Rakyat Indonesia kembali dibuat resah dengan adanya kebijakan tentang kenaikan harga BBM subsidi,yaitu Pertalite dan Solar. Rencana kenaikan harga BBM ini berawal dari pernyataan Presiden republik Indonesia Joko Widodo dan Menteri Keuangan Sri Mulyani dalam unggahan Instagram pribadinya.
Mengetahui kabar tersebut warga pun langsung panik,kemudian mereka berbondong-bondong menuju SPBU untuk membeli BBM. Bahkan mereka juga langsung melakukan protes kepada akun resmi Pertamina.
Kenaikan harga BBM akhirnya diumumkan pemerintah secara resmi pada Sabtu,3 September 2022. Harga BBM yang naik meliputi BBM subsidi seperti Pertalite dan Solar serta BBM nonsubsidi yaitu Pertamax.
Adapun harga BBM yang mengalami kenaikan yaitu Pertalite menjadi Rp 10.000 per liter, harga solar menjadi Rp 6.800 per liter dan Pertamax menjadi Rp 14.500 per liter.

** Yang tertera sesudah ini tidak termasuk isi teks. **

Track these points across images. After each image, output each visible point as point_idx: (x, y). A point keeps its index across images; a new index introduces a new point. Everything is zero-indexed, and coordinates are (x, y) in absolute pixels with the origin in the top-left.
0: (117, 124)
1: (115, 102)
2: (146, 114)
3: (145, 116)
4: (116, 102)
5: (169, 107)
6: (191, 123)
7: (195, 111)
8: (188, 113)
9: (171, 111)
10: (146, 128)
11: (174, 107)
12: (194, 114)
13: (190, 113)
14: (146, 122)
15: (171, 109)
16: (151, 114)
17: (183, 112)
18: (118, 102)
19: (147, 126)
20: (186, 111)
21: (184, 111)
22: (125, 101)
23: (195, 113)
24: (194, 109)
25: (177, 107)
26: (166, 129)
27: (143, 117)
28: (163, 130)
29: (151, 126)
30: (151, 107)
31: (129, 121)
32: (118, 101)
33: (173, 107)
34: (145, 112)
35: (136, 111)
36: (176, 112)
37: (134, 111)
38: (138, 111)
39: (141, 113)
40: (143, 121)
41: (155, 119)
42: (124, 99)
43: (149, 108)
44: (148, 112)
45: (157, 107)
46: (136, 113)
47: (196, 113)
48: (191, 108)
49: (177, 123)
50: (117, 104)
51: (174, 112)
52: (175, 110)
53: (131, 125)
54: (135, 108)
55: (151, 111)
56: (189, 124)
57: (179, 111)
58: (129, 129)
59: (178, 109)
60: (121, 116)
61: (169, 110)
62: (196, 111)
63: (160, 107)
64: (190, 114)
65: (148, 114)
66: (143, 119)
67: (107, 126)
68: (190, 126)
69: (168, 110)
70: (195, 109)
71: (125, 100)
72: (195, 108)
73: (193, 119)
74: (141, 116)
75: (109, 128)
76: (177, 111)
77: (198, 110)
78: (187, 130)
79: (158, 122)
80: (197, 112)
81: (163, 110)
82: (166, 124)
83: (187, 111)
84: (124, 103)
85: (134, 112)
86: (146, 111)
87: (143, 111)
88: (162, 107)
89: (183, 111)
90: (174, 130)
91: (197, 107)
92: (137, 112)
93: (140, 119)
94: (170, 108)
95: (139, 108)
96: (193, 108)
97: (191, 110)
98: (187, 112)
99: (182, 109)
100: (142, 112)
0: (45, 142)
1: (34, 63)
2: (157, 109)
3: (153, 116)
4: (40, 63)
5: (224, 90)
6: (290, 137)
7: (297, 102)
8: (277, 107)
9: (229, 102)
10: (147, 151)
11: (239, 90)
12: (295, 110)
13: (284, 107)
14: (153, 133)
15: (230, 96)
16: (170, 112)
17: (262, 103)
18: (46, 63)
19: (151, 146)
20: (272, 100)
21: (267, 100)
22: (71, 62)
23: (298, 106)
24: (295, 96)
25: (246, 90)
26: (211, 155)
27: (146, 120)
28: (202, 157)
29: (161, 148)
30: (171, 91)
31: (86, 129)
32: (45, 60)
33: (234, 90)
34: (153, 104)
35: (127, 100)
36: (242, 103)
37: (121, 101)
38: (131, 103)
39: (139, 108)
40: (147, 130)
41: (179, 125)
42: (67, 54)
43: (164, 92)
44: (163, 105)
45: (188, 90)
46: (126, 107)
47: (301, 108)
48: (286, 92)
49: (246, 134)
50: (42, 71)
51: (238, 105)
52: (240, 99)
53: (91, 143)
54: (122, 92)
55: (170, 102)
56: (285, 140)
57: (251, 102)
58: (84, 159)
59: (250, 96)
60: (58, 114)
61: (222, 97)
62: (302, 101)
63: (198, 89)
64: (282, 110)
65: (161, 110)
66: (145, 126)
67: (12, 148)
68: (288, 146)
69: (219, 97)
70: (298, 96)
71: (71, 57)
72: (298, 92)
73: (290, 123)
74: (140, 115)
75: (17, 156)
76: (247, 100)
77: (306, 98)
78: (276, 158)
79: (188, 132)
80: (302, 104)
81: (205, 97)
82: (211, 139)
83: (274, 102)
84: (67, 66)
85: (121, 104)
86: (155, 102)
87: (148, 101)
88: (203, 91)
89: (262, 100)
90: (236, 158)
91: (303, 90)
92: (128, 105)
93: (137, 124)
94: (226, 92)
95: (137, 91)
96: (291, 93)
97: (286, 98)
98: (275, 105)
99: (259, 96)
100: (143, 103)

Banyak masyarakat yang tidak senang terhadap kebijakan tersebut. Tidak sedikit pula masyarakat yang melakukan aksi protes berupa demo atau melakukan kritik secara online melalui akun media social. Tapi ada baiknya kita mengetahui alasan-alasan atau pun fakta tentang mengapa pemerintah melakukan kebijakan tersebut dan apa tujuan pemerintah melakukan kebijakan tersebut sehingga kita tidak asal tidak terima atau asal protes terhadap kebijakan tersebut. Nah,berikut terdapat beberapa alasan dan fakta mengenai kebijakan pemerintah menaikkan harga BBM subsidi dan nonsubsidi
Subsidi BBM Indonesia Tembus Rp502 Triliun
Jokowi mengatakan subsidi Bahan Bakar Minyak (BBM) yang diberikan pemerintah sangatlah besar, yakni mencapai Rp502 triliun. Menurutnya, tidak ada negara mana pun yang sanggup memberikan subsidi sebesar itu.
Kuota Pertalite dan Solar Menipis
Menteri Keuangan Sri Mulyani Indrawati menyampaikan bahwa seiring pemulihan ekonomi yang menguat, mobilitas meningkat sehingga kuota Solar dan Pertalite diperkirakan akan habis di bulan Oktober 2022
Semakin Besarnya Beban Subsidi dan Ketidaktepatan Sasaran Pemberian Subsidi
Sri Mulyani mengatakan pada konferensi pers bahwa anggaran subsidi Negara membengkak dan pengalokasiannya harus disesuaikan. Harga BBM dianggap sangat membebankan APBN.